[INPUT RECORDS — start]

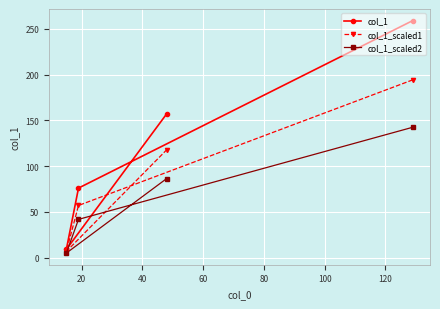

What is the difference between the maximum and second lowest values in the col_1 series?

183.0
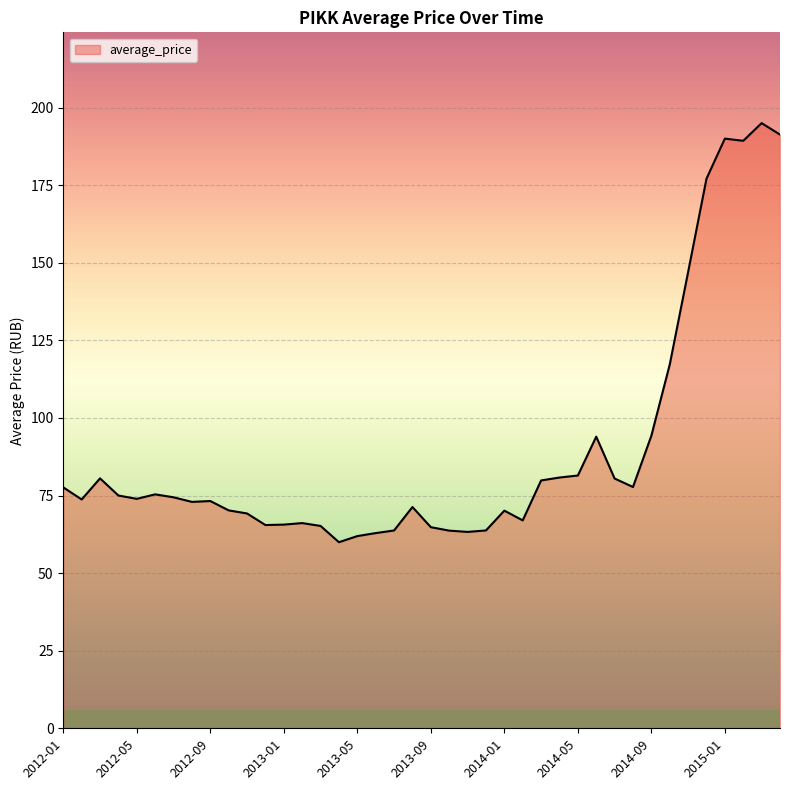

What is the difference between the maximum and minimum values?

135.0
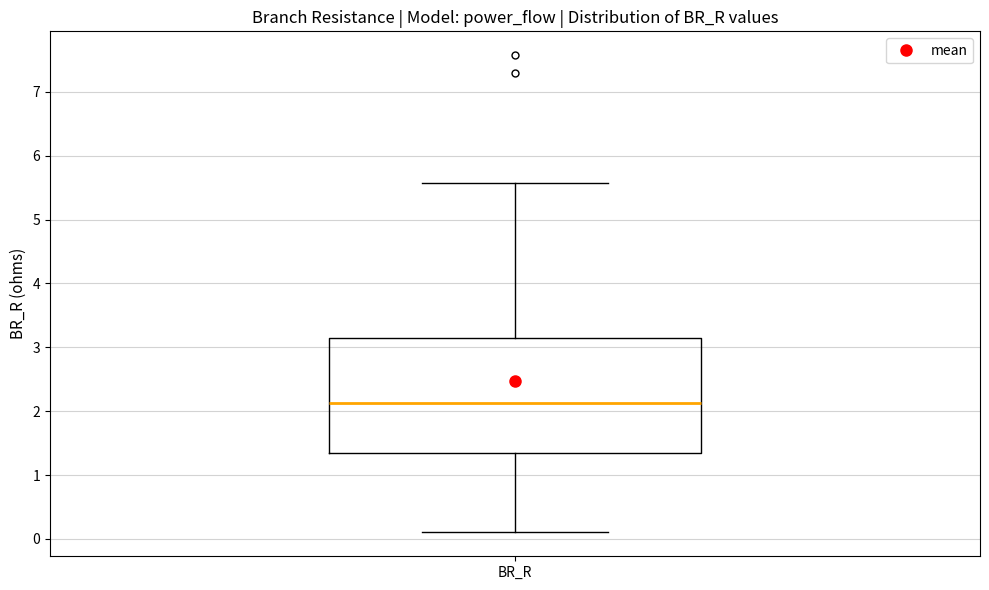

Transcribe this box plot: give where the median line is, the range the box spans, and where the two whiskers end, as read against the y-axis. The values are not printed on the chart, so give them approximately, as read against the axis.

median 2.1, box 1.4 to 3.2, whiskers 0.1 to 5.6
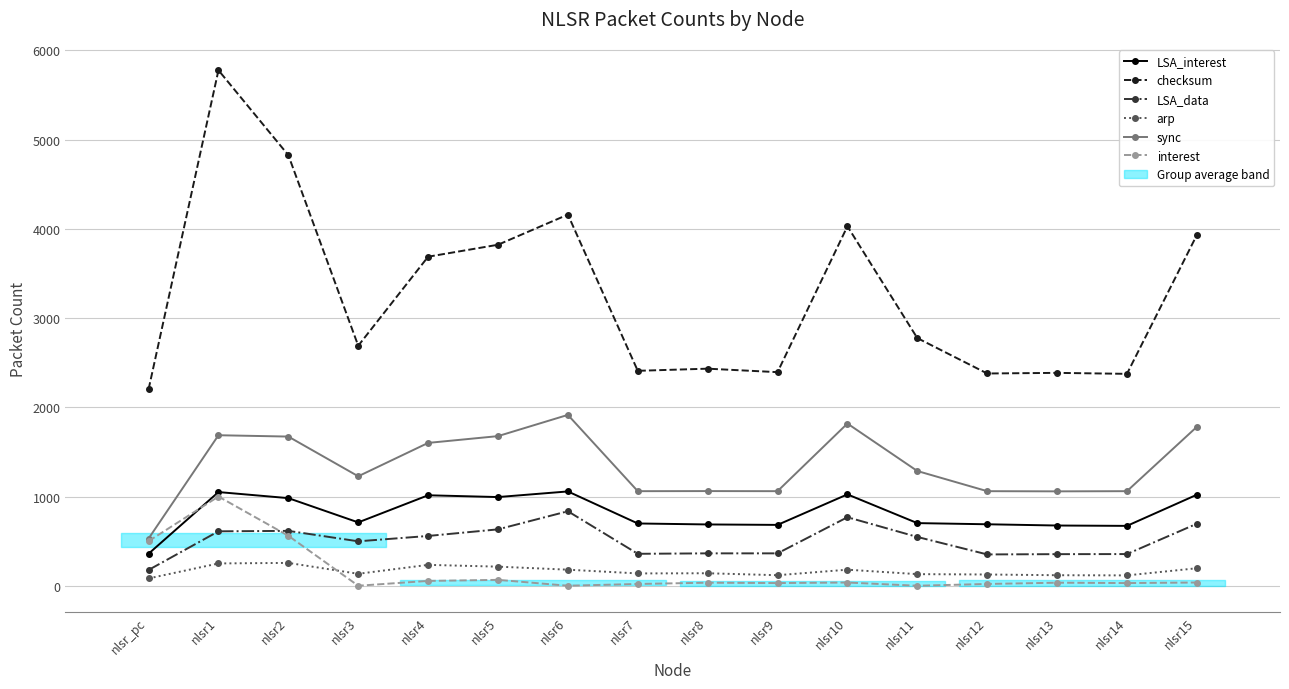

List the series in order of their peak value, lowest first.

arp, LSA_data, interest, LSA_interest, sync, checksum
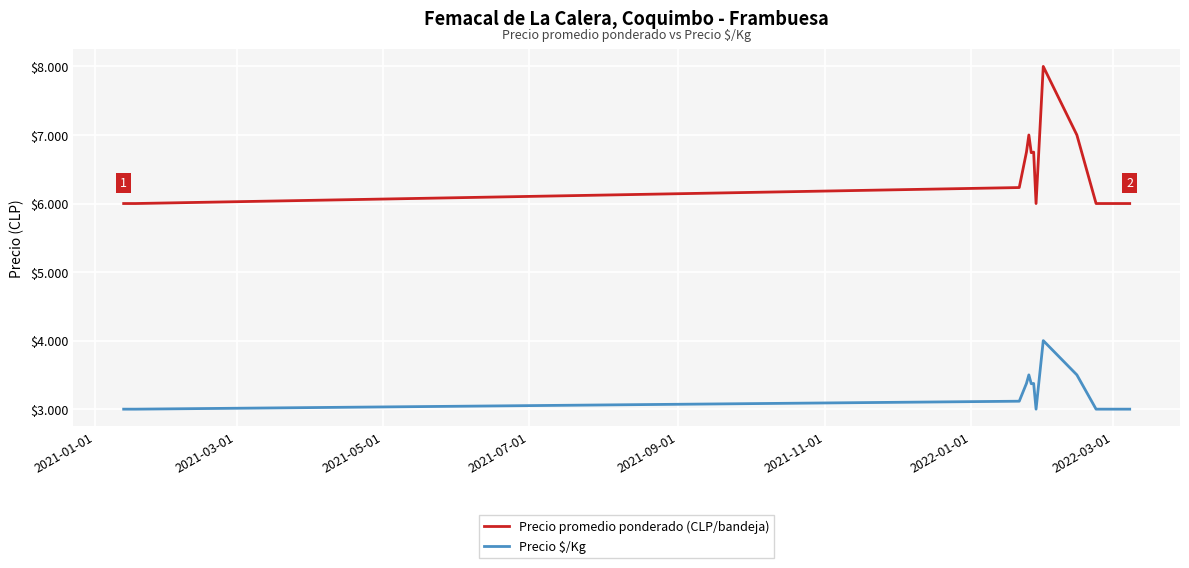

True or false: Precio $/Kg and Precio promedio ponderado (CLP/bandeja) cross at least once.

False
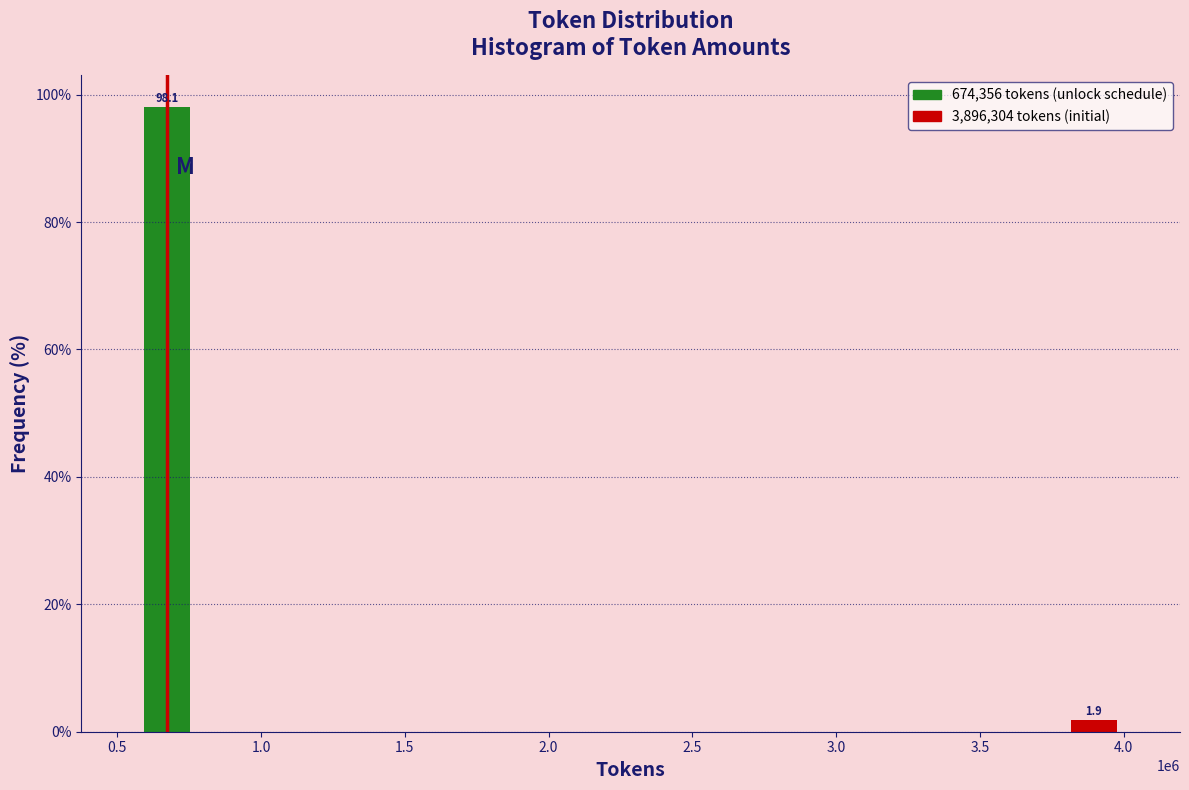

Reading left to right, list all the values displayed in this chart.

0.5=98.1	4.0=1.9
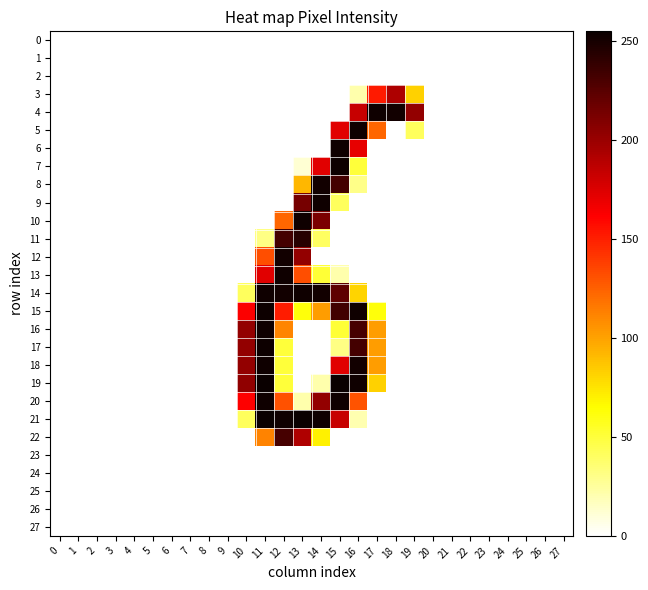

How many data points does each series have?

28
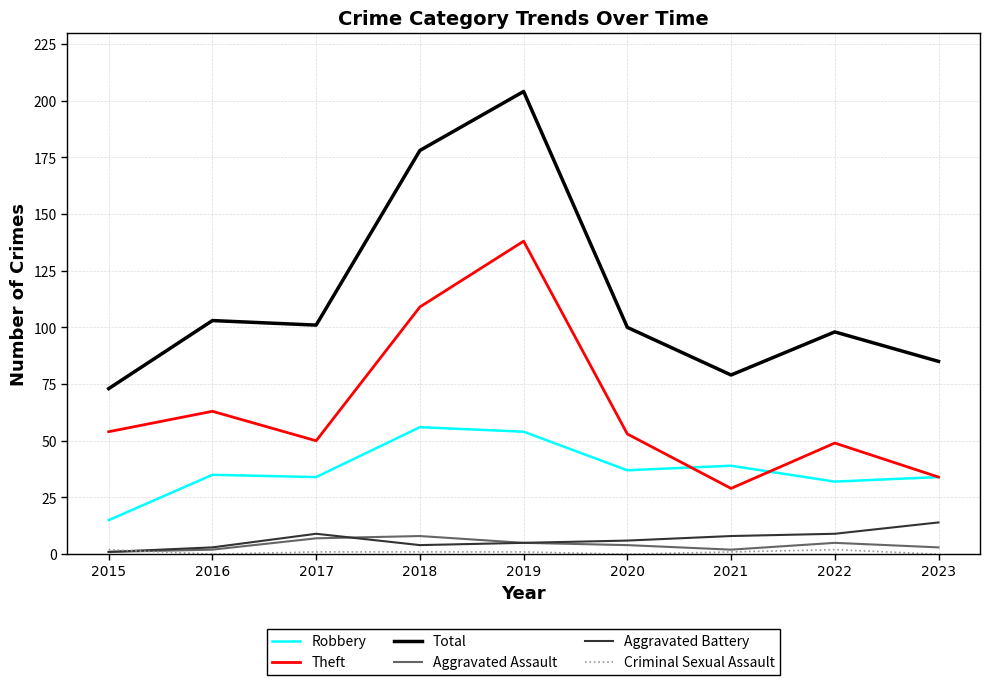

At which category is the sum across all series the highest?

2019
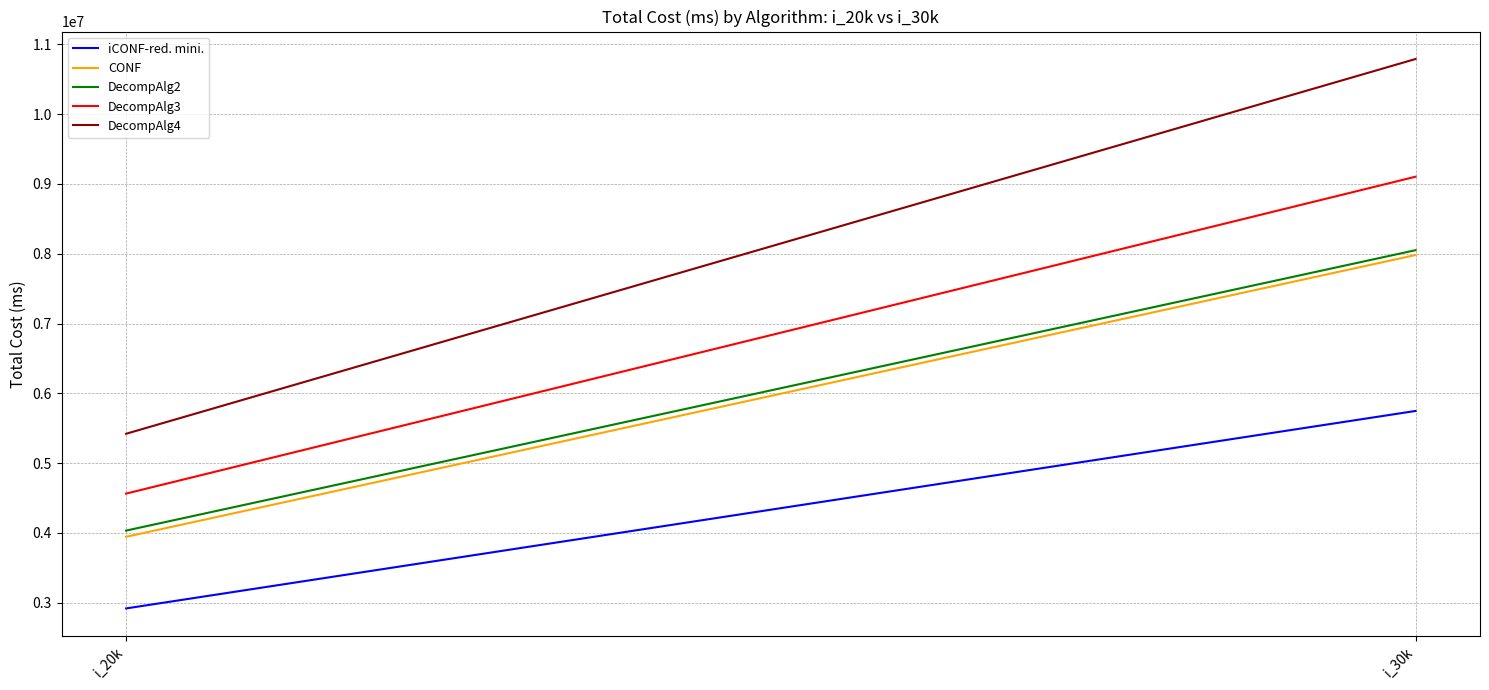

At which category is the sum across all series the highest?

i_30k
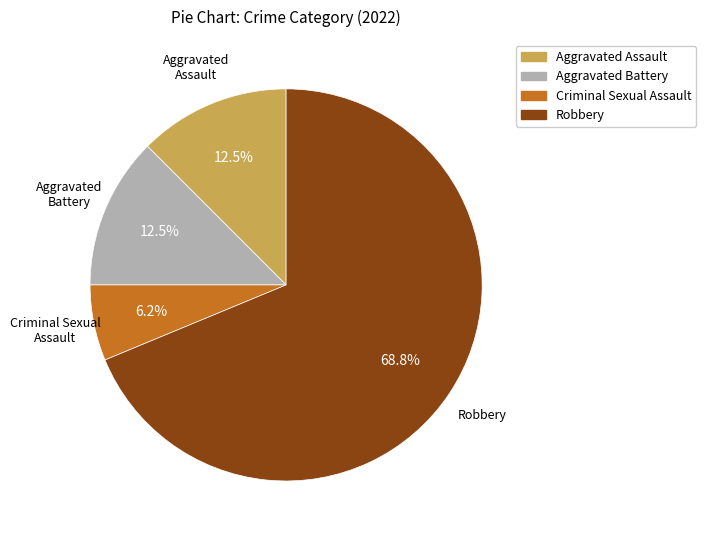

What is the majority slice?

Robbery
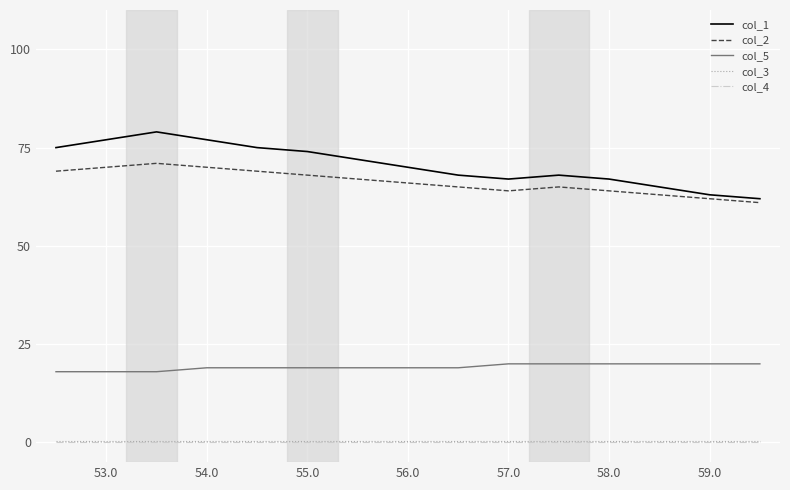

What is the minimum value for col_1?

62.0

[INPUT RECORDS — finish]

▸ **WHAT THIS TASK INVOLVES**
Pull out each line in the items above that contains the string "series", copying every such line in full.

▸ **EXERCISE RESULT**
What is the difference between the maximum and second lowest values in the col_1 series?
List the series in order of their peak value, lowest first.
How many data points does each series have?
At which category is the sum across all series the highest?
At which category is the sum across all series the highest?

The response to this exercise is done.